**Tasks to complete**.
A) In the forum thread about TV ads, copy out the part that begins at the words "this commercial is" and stops after "Tez3 (Apr 7, 2009)", replacing "commercial" with "advert".
B) For each of the following statements, answer yes or no to say whether the forum thread about TV ads supports it, and quote the words from the thread that decide it.
(i) Ridley Scott began his career in British ads.
(ii) Tez3 dislikes the Citroen robot ads.
(iii) donna's post is dated Apr 6, 2009.
C) Write the next part of the forum thread about TV ads, starting after its final sentence.

**Excerpted text**.
Ads here are like mini films, a lot of them are very good. Ridley Scott started in British ads.
This is my favourite at the moment.


----------



## Sukerkin (Apr 6, 2009)

Aye, that one wriggled nicely along my sense of humour :lol:.


----------



## Tez3 (Apr 6, 2009)

Sukerkin said:


> Aye, that one wriggled nicely along my sense of humour :lol:.


 
Makes me laugh! starts off all mushy and French and then ends up as funny as hell if you share my sense of humour lol!


----------



## Tez3 (Apr 6, 2009)

I like all the Citroen robot ads too.




 
http://www.youtube.com/watch?v=4dilUbkP-PI&feature=related


----------



## donna (Apr 7, 2009)

This has always been one of my favourites


----------



## dnovice (Apr 7, 2009)

this commercial is plain awesome and had one of the better fight scenes I've seen in a movie this year. Can they make it into a movie?????


----------



## Tez3 (Apr 7, 2009)

There's been more and more concern over 'casual' violence on television recently and how it affects children. I think it's those concerns that may have been the cause of peoples compliants over the ad which was shown at times when children would be watching.

**Raw data**.
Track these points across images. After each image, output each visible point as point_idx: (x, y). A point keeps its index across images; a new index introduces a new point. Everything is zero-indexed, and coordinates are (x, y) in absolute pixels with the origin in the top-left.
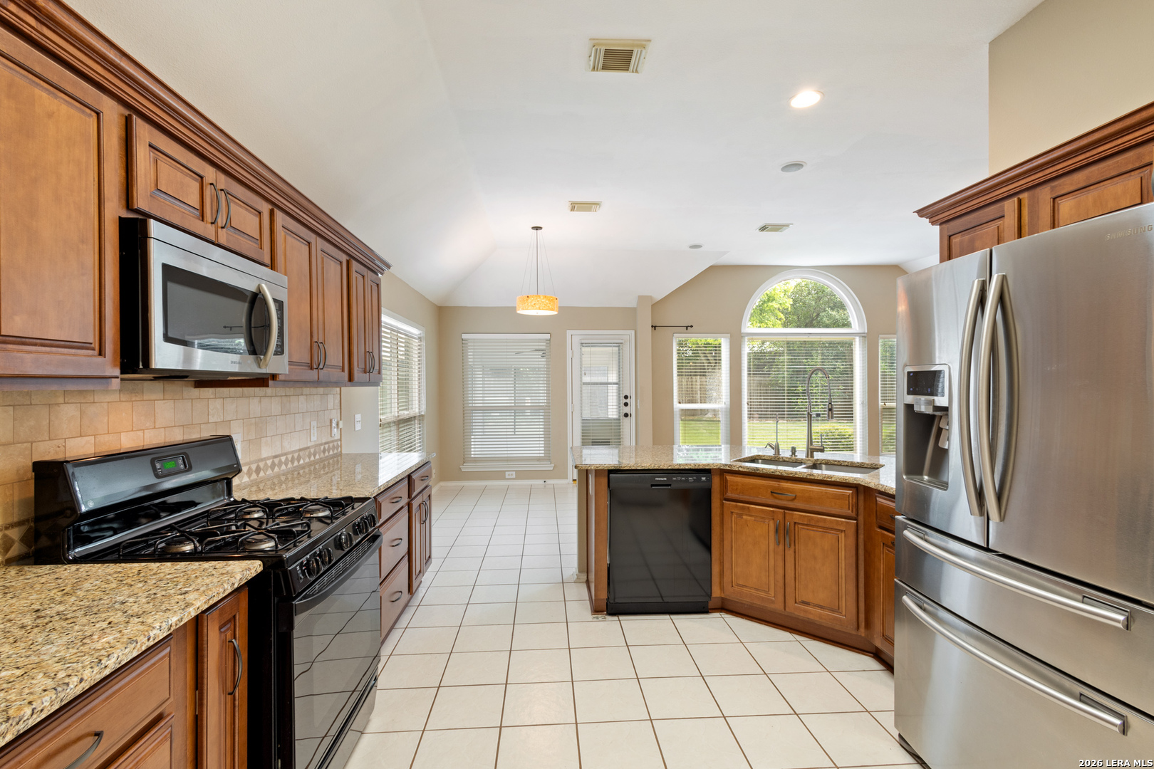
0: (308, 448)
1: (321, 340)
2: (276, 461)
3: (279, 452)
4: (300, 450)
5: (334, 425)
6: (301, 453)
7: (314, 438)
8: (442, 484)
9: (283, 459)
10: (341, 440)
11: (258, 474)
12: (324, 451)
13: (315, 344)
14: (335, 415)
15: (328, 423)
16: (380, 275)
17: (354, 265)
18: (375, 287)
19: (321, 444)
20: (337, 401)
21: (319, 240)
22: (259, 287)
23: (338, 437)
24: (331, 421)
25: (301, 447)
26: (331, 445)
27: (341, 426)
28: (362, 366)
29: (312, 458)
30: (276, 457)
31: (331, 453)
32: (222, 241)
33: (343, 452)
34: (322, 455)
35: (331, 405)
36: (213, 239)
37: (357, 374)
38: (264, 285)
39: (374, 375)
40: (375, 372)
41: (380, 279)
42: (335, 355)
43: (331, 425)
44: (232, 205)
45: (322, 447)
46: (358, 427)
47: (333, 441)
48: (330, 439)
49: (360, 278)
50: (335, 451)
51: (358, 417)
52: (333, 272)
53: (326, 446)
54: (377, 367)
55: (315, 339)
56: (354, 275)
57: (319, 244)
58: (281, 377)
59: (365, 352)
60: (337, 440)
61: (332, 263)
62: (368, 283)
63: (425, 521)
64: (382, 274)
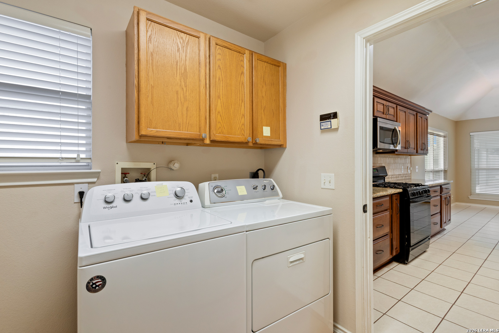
0: (401, 175)
1: (408, 140)
2: (392, 176)
3: (393, 174)
4: (399, 175)
5: (409, 168)
6: (399, 176)
7: (403, 172)
8: (457, 203)
9: (394, 176)
10: (411, 174)
11: (388, 179)
12: (405, 177)
13: (407, 141)
14: (409, 165)
15: (407, 168)
16: (427, 115)
17: (419, 114)
18: (426, 120)
19: (404, 174)
20: (410, 161)
21: (408, 110)
22: (395, 128)
23: (410, 173)
24: (408, 167)
25: (399, 174)
26: (408, 175)
27: (411, 169)
28: (421, 148)
29: (402, 178)
30: (392, 175)
31: (408, 178)
32: (387, 118)
33: (412, 178)
34: (405, 178)
35: (408, 162)
36: (385, 118)
37: (419, 151)
38: (396, 127)
39: (425, 151)
40: (426, 150)
41: (428, 117)
42: (412, 145)
43: (408, 169)
44: (389, 109)
45: (405, 175)
46: (417, 171)
47: (408, 174)
48: (407, 173)
49: (420, 118)
50: (409, 178)
51: (417, 167)
52: (412, 119)
53: (406, 175)
54: (426, 148)
55: (407, 140)
56: (418, 118)
57: (409, 111)
58: (398, 151)
59: (422, 143)
60: (409, 174)
61: (412, 116)
62: (423, 119)
63: (448, 205)
64: (428, 115)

**Answers given**.
A)
this advert is plain awesome and had one of the better fight scenes I've seen in a movie this year. Can they make it into a movie?????


----------



## Tez3 (Apr 7, 2009)

B)
(i) Yes: "Ridley Scott started in British ads."
(ii) No: "I like all the Citroen robot ads too."
(iii) No: "donna (Apr 7, 2009)"

C)
they may have a point. 
http://news.bbc.co.uk/1/hi/england/south_yorkshire/7987950.stm


----------



## FieldDiscipline (Apr 7, 2009)

I really liked that advert.  Thought he was good too.  Cant believe they've taken that off the air. :disgust:


----------



## crushing (Apr 7, 2009)

We know about the ad and we are talking about it because it was taken off the air.  I probably wouldn't have ever seen it if it weren't taken off the air.  Hmmmmmm.


----------



## FieldDiscipline (Apr 7, 2009)

I never saw the whole thing, just a shorter edited version.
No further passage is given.